On Wed, Jan 04, 2017 at 08:26:27PM -0200, Marcelo Tosatti wrote:
On Wed, Jan 04, 2017 at 05:59:17PM -0200, Eduardo Habkost wrote:
> On Wed, Jan 04, 2017 at 11:39:16AM -0200, Eduardo Habkost wrote:
> > On Wed, Jan 04, 2017 at 09:56:56AM -0200, Marcelo Tosatti wrote:
> > > On Tue, Dec 27, 2016 at 05:21:20PM -0200, Eduardo Habkost wrote:
> > > > Instead of blocking migration on the source when invtsc is
> > > > enabled, rely on the migration destination to ensure there's no
> > > > TSC frequency mismatch.
> > > >
> > > > We can't allow migration unconditionally because we don't
know if
> > > > the destination is a QEMU version that is really going to ensure
> > > > there's no TSC frequency mismatch. To ensure we are migrating to
> > > > a destination that won't ignore SET_TSC_KHZ errors, allow invtsc
> > > > migration only on pc-*-2.9 and newer.
> > > >
> > > > Signed-off-by: Eduardo Habkost <ehabkost(a)redhat.com>
> [...]
> > > > @@ -2655,12 +2656,14 @@ int kvm_arch_put_registers(CPUState *cpu, int
level)
> > > > }
> > > >
> > > > if (level == KVM_PUT_FULL_STATE) {
> > > > - /* We don't check for kvm_arch_set_tsc_khz() errors
here,
> > > > - * because TSC frequency mismatch shouldn't abort
migration,
> > > > - * unless the user explicitly asked for a more strict TSC
> > > > - * setting (e.g. using an explicit "tsc-freq"

- TASK
Please decide whether each statement agrees with the email thread, answering yes or no and quoting the words that settle it: (a) the patch permits invtsc migration only on pc-*-2.9 and newer; (b) the patch keeps blocking migration on the source when invtsc is enabled; (c) the patch carries a Signed-off-by line from Marcelo Tosatti. The rows that come next are separate material, unrelated to the email thread.

(Stored entries)
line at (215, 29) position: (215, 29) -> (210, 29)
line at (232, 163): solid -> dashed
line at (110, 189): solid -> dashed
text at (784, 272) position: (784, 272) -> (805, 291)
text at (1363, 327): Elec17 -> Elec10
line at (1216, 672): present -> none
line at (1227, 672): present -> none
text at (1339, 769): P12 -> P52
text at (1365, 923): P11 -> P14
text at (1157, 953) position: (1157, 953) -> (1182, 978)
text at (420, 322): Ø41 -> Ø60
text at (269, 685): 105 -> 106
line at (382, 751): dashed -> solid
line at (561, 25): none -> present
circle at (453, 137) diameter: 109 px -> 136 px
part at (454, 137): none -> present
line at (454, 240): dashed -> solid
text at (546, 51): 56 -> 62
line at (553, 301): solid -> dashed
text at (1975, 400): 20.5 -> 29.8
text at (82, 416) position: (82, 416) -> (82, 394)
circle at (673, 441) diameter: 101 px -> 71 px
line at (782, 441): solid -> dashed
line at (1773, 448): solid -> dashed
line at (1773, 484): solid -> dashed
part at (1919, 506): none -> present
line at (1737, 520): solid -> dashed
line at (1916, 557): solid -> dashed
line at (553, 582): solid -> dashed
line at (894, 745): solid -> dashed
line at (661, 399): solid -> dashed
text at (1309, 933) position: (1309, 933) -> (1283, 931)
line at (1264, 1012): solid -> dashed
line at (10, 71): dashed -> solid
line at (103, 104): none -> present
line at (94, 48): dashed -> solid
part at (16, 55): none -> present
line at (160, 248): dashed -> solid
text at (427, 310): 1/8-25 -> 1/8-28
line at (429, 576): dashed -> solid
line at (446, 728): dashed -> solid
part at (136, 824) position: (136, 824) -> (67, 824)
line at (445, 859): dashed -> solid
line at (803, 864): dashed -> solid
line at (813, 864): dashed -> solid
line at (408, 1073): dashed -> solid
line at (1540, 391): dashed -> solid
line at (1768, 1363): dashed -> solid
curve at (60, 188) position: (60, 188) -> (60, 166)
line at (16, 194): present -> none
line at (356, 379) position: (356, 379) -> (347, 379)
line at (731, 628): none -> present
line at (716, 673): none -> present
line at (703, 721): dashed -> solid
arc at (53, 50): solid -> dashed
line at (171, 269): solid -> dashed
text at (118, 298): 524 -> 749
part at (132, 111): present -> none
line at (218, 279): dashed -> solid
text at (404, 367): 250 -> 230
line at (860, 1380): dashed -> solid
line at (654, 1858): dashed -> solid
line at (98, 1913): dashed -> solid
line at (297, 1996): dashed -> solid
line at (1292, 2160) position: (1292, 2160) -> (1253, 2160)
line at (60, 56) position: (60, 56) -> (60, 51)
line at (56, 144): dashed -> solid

- THE COMPLETED TASK
(a) Yes: "migration only on pc-*-2.9 and newer."
(b) No: "Instead of blocking migration on the source when invtsc is"
(c) No: "Signed-off-by: Eduardo Habkost"